DEAR MISS MANNERS: On two occasions, now, I have made the acquaintance of someone who had spent time in prison. One person admitted the fact right upfront upon our meeting. On the other occasion, the fact was already common knowledge in the social circle we share, and I learned it before meeting the person.
I am familiar with standard getting-to-know-you conversation questions such as "How do you make your living?" or "Where did you first meet your spouse?" But somehow "Soooo.., um, Charlie, um, what's it like in prison?" just doesn't have the right feel.
Is it acceptable to ask a former prisoner what he did time for? I've never heard any etiquette rules address the question. What would you advise as to what may and what may not be asked?
GENTLE READER: Personal questions to strangers are never safe. Consider yourself lucky if no one has yet burst into tears when you asked how she makes a living (because she's been on the job market for nearly a year) or how he met his spouse (because his spouse just met someone else).
But Miss Manners acknowledges that you could hit a new low in casual chatter by peppering someone with questions about his crime and punishment. She also acknowledges that nowadays, an amazing number of people do want to talk to mere acquaintances about matters one would think embarrassing, but you still have to let them ask.
You may be sure that someone who wants to talk about himself will find a way to work it into the conversation.

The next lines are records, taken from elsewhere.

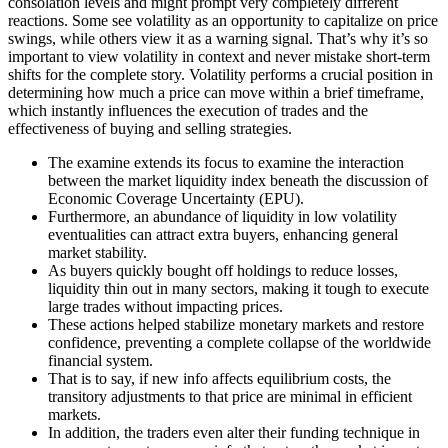
consolation levels and might prompt very completely different
reactions. Some see volatility as an opportunity to capitalize on price
swings, while others view it as a warning signal. That’s why it’s so
important to view volatility in context and never mistake short-term
shifts for the complete story. Volatility performs a crucial position in
determining how much a price can move within a brief timeframe,
which instantly influences the execution of trades and the
effectiveness of buying and selling strategies.
The examine extends its focus to examine the interaction
between the market liquidity index beneath the discussion of
Economic Coverage Uncertainty (EPU).
Furthermore, an abundance of liquidity in low volatility
eventualities can attract extra buyers, enhancing general
market stability.
As buyers quickly bought off holdings to reduce losses,
liquidity thin out in many sectors, making it tough to execute
large trades without impacting prices.
These actions helped stabilize monetary markets and restore
confidence, preventing a complete collapse of the worldwide
financial system.
That is to say, if new info affects equilibrium costs, the
transitory adjustments to that price are minimal in efficient
markets.
In addition, the traders even alter their funding technique in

The person who announced it upfront could have been asked a nonaggressive question, such as "How was it?" or "What were the circumstances?" If others are ready to talk, you need only say "Nasty weather we've been having" to allow them to reply "You have no idea how hard these thunderstorms are on cat burglars."
DEAR MISS MANNERS: My daughter will be in a society ball where the guest tables are quite expensive and must be reserved/purchased as a full table. Two tables of 10 will accommodate my immediate family and the mother and guest of my daughter's escort.
My dilemma is that two of my siblings are single. One of them has an on-and-off relationship. We are very fond of this sibling's friend. Is it wrong to invite the two siblings without specifying a guest?
GENTLE READER: Normally, Miss Manners is the first to say that before people accept or decline invitations, they should decide whether they would find the occasion, the hosts and the host's other guests' company sufficiently entertaining, and not expect to bring their own guests.
But this is a ball, which means that dancing is the main feature of the evening, not incidental, as at a wedding. You could line up friends who will ask your siblings to dance, but you cannot simply leave them to sit through the evening while others take to the dance floor.
DEAR MISS MANNERS: This is my first year in business for myself. I would like to show excellent customer care by sending Christmas cards to my customers whom I've worked for in the past year. Are there any specific rules I should follow so as not to offend my customers?
GENTLE READER: Rule 1 would be: Don't send Christmas cards.
Most people will not be offended, but neither are they likely to be charmed. Unless you are on particularly friendly terms with them, many will regard your card as another form of printed advertising. Even less charmed will be your clients who are not Christian, or who are, but do not celebrate Christmas.
Before you protest that you mean well (and everyone else protests at Miss Manners' horrid attitude), she has another suggestion. Write a short note of appreciation with your own hand, as a sort of end-of-the-year appreciation, and say nothing about Christmas.